Problem description:
Copy out each line of the data below in which "User" appears.

>>>>

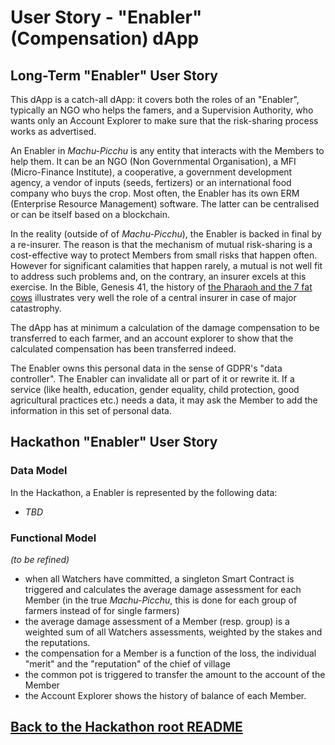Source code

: # User Story - "Enabler" (Compensation) dApp
## Long-Term "Enabler" User Story
This dApp is a catch-all dApp: it covers both the roles of an "Enabler", typically an NGO who helps the famers, and a Supervision Authority, who wants only an Account Explorer to make sure that the risk-sharing process works as advertised. 

An Enabler in _Machu-Picchu_ is any entity that interacts with the Members to help them. It can be an NGO (Non Governmental Organisation), a MFI (Micro-Finance Institute), a cooperative, a government development agency, a vendor of inputs (seeds, fertizers) or an international food company who buys the crop. Most often, the Enabler has its own ERM (Enterprise Resource Management) software. The latter can be centralised or can be itself based on a blockchain.

In the reality (outside of of _Machu-Picchu_), the Enabler is backed in final by a re-insurer. The reason is that the mechanism of mutual risk-sharing is a cost-effective way to protect Members from small risks that happen often. However for significant calamities that happen rarely, a mutual is not well fit to address such problems and, on the contrary, an insurer excels at this exercise. In the Bible, Genesis 41, the history of [the Pharaoh and the 7 fat cows](http://web.mit.edu/jywang/www/cef/Bible/NIV/NIV_Bible/GEN+41.html)  illustrates very well the role of a central insurer in case of major catastrophy.

The dApp has at minimum a calculation of the damage compensation to be transferred to each farmer, and an account explorer to show that the calculated compensation has been transferred indeed.

The Enabler owns this personal data in the sense of GDPR's "data controller". The Enabler can invalidate all or part of it or rewrite it. If a service (like health, education, gender equality, child protection, good agricultural practices etc.) needs a data, it may ask the Member to add the information in this set of personal data.

## Hackathon "Enabler" User Story
### Data Model
In the Hackathon, a Enabler is represented by the following data:
* _TBD_

### Functional Model
_(to be refined)_
* when all Watchers have committed, a singleton Smart Contract is triggered and calculates the average damage assessment for each Member (in the true _Machu-Picchu_, this is done for each group of farmers instead of for single farmers)
* the average damage assessment of a Member (resp. group) is a weighted sum of all Watchers assessments, weighted by the stakes and the reputations.
* the compensation for a Member is a function of the loss, the individual "merit" and the "reputation" of the chief of village
* the common pot is triggered to transfer the amount to the account of the Member
* the Account Explorer shows the history of balance of each Member.

## [Back to the Hackathon root README](https://github.com/Machu-Pichu/Top-Level/blob/master/Bootcamp/ETHOnline/README.md)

<<<<

Written solution:
: # User Story - "Enabler" (Compensation) dApp
## Long-Term "Enabler" User Story
## Hackathon "Enabler" User Story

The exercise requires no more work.